[TASK 1] In the article below on England's Bazball approach, rewrite the paragraph beginning "They then gave up more than 400" more briefly, keeping its main facts.
[TASK 2] According to the article below on England's Bazball approach, who works as England's spin-bowling coach?
[TASK 3] Pick up the article below on England's Bazball approach after its final sentence and continue it.

[SELECTED EXTRACT]
------

England and Bazball push the boundaries of what is possible, yet again
Test cricket has been around for centuries, and over years and years of conventionality, a particular pattern of play has emerged. Quite often, it has revolved around grit, determination, playing the waiting game and letting the opposition crack first.
Hard-nosed cricket, as some would call it, has seen countless teams dominate across generations. Flamboyance was a cornerstone of most of these sides too but whenever mentioning Test cricket, there was always a sense of this being a test of patience more than anything else.
Every once in a while, though, as it regularly happens across different sports, someone comes along to challenge those notions. Someone or an outfit that smirks at the traditional way of playing, and puts forth a method that might not just have been inconceivable a while back, but also deemed ludicrous, absurd and many such adjectives.
England are that team in Test cricket currently. And Bazball (or whatever you want to call it) is that method.
England, for what it is worth, have now won two Tests on the spin against India with Ben Stokes at the helm and with Brendon McCullum in charge. Yes, it has been two years apart, but that is what the record states, at least at the time of writing.
This win, though, will reverberate far more than their 2022 Birmingham triumph. And that is largely because it was achieved in India, against a side that had only lost thrice since the culmination of the home Test series against England in 2013.
The victory, in itself, is a great deal. But it is the manner that will be remembered long after this series, or this particular ensemble cast is done. It began in expected fashion, with England being bowled out for a sub-250 total, attempting the sort of shots the textbook unabashedly advises against in these conditions.
They then gave up more than 400, which cast light on their bowling reserves, critiquing if they had picked the right personnel. Tom Hartley, having not played a Test yet, was their second front-line spinner alongside Jack Leach, who last played a Test in June 2023. All this while Liam Dawson, a frequent wicket-taker at the County level, concurrently plies his trade in T20 franchise leagues.
Funnily enough, former New Zealand cricketer Jeetan Patel, who now works as England’s spin-bowling coach, quipped post Day 2 that if anyone did not know the score, they would have felt that England were the team on top. England were trailing by 175 runs at that juncture.
It sounds ridiculous. But maybe they just believe in themselves so blindly. That they can win from any situation. Against any opposition. In any condition. As long as they stay true to who they believe they should be.
And so…it began.
Ollie Pope led England's turnaround with a magnificent ton
Ollie Pope played one of the all-time great knocks – unfurling reverse sweeps and sweeps as regularly as defensive strokes. He played these strokes as confidently as Virat Kohli would play a cover drive or Rohit Sharma would play a pull, and in that instant, it became clear that England had fully committed to this plan.

------

[RECORD SET]
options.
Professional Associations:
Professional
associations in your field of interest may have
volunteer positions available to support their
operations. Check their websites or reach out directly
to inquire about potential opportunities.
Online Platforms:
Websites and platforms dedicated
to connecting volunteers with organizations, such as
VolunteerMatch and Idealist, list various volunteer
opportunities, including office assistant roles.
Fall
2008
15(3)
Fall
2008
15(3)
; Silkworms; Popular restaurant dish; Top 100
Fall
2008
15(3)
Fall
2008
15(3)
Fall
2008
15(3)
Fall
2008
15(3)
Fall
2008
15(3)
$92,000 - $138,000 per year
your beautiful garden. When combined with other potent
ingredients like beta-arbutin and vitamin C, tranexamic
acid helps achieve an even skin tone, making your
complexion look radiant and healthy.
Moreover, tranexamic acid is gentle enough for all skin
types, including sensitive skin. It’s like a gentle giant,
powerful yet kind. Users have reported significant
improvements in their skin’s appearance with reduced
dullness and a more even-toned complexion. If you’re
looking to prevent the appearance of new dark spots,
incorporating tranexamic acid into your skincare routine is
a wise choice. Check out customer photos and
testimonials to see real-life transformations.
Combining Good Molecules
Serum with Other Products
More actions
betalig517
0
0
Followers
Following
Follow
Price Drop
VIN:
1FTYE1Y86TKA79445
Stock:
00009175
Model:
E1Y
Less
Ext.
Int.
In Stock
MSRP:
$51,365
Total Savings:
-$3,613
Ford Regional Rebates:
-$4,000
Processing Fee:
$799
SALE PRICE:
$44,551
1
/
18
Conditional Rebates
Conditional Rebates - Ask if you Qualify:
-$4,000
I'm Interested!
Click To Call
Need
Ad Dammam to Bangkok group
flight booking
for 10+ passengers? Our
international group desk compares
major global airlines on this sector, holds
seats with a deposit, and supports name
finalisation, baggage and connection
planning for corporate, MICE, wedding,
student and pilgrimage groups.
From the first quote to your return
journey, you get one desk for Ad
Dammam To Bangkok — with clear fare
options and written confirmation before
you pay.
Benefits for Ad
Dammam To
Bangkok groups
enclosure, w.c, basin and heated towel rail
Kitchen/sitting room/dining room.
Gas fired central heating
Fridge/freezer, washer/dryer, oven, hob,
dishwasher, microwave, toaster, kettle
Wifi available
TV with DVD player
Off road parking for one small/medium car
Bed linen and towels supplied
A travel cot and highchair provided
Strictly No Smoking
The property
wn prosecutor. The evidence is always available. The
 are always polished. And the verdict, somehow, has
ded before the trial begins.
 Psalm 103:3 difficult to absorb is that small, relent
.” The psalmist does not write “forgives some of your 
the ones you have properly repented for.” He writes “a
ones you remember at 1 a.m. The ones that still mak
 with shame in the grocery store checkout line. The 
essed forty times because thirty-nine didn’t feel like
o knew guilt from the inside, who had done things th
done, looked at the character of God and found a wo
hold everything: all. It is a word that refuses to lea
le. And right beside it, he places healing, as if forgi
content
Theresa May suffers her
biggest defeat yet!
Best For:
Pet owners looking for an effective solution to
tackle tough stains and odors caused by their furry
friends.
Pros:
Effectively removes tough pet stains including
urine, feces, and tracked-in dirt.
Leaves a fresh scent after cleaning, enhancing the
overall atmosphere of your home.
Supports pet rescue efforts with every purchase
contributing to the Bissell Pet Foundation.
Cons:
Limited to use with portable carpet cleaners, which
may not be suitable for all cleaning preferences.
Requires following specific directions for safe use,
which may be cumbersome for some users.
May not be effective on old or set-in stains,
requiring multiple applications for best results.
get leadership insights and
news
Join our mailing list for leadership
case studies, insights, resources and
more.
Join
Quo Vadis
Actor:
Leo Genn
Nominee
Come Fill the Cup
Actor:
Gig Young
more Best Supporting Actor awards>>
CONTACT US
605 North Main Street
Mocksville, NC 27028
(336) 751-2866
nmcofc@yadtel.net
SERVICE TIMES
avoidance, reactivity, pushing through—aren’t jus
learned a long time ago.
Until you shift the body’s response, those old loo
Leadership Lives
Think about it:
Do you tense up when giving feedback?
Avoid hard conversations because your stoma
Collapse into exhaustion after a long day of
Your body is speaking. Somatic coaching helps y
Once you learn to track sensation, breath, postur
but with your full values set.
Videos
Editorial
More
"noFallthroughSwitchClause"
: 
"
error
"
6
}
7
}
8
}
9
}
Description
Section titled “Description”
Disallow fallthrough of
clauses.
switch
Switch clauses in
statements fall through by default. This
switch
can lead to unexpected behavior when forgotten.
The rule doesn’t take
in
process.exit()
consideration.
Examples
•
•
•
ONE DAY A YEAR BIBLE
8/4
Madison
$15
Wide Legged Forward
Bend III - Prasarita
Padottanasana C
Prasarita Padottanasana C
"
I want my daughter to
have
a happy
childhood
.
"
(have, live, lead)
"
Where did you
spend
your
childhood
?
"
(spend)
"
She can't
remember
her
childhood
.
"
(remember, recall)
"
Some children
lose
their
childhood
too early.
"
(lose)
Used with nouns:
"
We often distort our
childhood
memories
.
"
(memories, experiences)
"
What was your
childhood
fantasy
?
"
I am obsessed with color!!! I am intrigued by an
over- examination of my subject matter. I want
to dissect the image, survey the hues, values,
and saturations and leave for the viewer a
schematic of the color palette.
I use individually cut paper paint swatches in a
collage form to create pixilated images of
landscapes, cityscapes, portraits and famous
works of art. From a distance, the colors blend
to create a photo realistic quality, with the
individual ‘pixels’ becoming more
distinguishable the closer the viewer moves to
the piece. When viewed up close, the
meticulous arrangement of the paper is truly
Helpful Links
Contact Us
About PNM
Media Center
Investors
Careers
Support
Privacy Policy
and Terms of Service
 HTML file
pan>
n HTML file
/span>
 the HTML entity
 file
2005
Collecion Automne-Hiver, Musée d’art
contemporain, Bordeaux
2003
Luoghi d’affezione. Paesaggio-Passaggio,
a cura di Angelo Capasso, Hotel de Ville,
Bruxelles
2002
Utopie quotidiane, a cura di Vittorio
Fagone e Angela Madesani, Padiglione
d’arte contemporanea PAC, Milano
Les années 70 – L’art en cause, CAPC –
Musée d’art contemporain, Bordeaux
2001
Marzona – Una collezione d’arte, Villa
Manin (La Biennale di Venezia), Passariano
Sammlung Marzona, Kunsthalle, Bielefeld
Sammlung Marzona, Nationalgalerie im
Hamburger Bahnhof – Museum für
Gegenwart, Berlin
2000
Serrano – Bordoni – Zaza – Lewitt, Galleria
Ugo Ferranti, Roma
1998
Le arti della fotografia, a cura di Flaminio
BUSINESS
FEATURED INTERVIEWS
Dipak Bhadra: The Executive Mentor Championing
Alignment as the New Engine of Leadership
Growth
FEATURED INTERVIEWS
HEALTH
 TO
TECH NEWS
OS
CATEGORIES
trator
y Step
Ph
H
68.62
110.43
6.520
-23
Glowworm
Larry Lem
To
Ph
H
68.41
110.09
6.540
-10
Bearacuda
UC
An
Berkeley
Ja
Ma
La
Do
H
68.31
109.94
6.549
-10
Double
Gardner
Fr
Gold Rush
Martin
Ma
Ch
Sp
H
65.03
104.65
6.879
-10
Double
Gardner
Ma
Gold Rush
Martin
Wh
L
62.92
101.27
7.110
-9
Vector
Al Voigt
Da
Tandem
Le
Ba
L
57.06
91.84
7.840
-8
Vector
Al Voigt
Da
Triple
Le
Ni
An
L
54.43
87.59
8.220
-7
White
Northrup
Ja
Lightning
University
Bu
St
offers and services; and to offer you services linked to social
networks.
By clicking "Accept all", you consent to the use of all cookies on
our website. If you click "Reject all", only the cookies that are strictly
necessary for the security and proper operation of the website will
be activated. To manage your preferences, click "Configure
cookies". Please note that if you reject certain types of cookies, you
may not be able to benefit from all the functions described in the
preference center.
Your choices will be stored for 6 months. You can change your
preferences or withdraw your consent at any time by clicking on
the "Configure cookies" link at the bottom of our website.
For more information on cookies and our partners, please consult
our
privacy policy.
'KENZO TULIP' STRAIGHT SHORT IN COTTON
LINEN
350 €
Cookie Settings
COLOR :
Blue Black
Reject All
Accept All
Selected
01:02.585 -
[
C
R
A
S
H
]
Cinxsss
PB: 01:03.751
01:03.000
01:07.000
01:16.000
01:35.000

------

[EXERCISE RESULT 1] England then conceded more than 400 runs, which raised doubts about their bowling options and team selection. Their second front-line spinner was the uncapped Tom Hartley, partnering Jack Leach, who had not played a Test since June 2023. Meanwhile Liam Dawson, a regular wicket-taker in County cricket, was playing in T20 franchise leagues.

[EXERCISE RESULT 2] Former New Zealand cricketer Jeetan Patel.

[EXERCISE RESULT 3]
Prior to that Pope innings, Ben Duckett, who had endured a torrid time on his last India tour, kept attacking with abandon. Zak Crawley, never far away from a string of low scores, kept at it too, not worrying about how he might look, and backing himself to the hilt.
The bowlers subsequently stood up in the fourth innings. Hartley getting the ball to spin square and getting it to straighten just when the illusion of spin had been created. Leach, bandaged left knee and all, doing just enough to chip in and ensure that the pressure was not released when Hartley needed a break.
Among all of that, there was also a Ben Stokes moment. There had to be one. Ravindra Jadeja had pushed the ball to mid on and had set off for a single. Stokes, twice previously in the session, had fumbled at mid on and had allowed the run.
This time, too, he seemed to overrun it. Despite being a right-handed thrower, he gathered the ball to his left. Unconventional with a capital U, according to the textbook. But that only cleared the path for arguably the greatest back-flick throw cricket has seen all these years.
These might be isolated incidents and is definitely not a full-scale description of everything that unfolded in Hyderabad across four manic days. When viewed in context, though, the overriding theme is quite clear and pretty tough to miss.
This England team, if you tell them that something cannot be done, will ensure that it gets done.
They might face ridicule along the way because they have challenged the established order, but they will commit to it completely. They might fall flat on their face, but they will soar higher than anyone else if it all comes together, which has been quite often under this particular leadership group.
There is a murmur that Stokes and McCullum (after whom this brand of cricket aka Bazball was coined) do not particularly like this moniker. There is a sense that they want the attention to be diverted onto the collective, rather than just being looked upon as a gleaning achievement of one particular individual.
Deep down, though, they must be proud (not of the name) but of the brand of cricket they have this team playing. It is fearless. It has, at times, a devil-may-care persona about it. Some dub it daft on occasions. But it is also commitment to the cause in its truest sense.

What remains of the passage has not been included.